[Information shown — start]

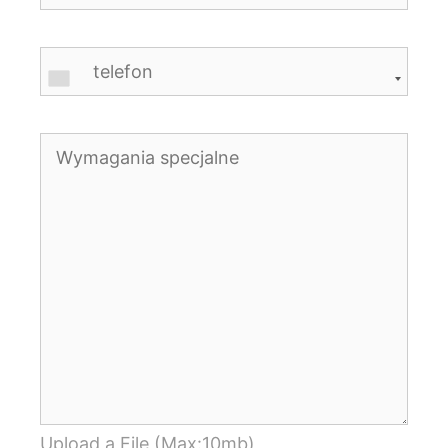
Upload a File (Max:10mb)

[Information shown — finish]
[Information shown — start]

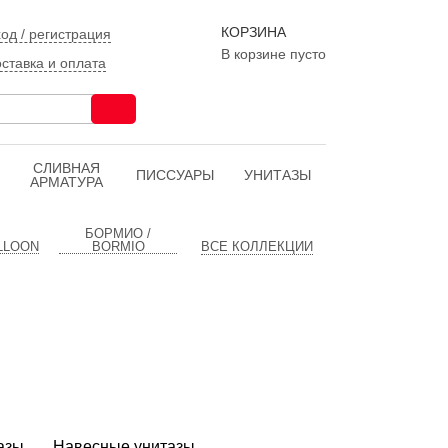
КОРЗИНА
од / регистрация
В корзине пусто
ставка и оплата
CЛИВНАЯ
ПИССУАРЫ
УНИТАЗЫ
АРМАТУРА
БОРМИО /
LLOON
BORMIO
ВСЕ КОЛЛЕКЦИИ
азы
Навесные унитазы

[Information shown — finish]

Using the listing above, copy exactly the line that contains "В корзине пусто", the line that contains "Навесные унитазы", and each line that falls between them.

Output for this task:
В корзине пусто
ставка и оплата
CЛИВНАЯ
ПИССУАРЫ
УНИТАЗЫ
АРМАТУРА
БОРМИО /
LLOON
BORMIO
ВСЕ КОЛЛЕКЦИИ
азы
Навесные унитазы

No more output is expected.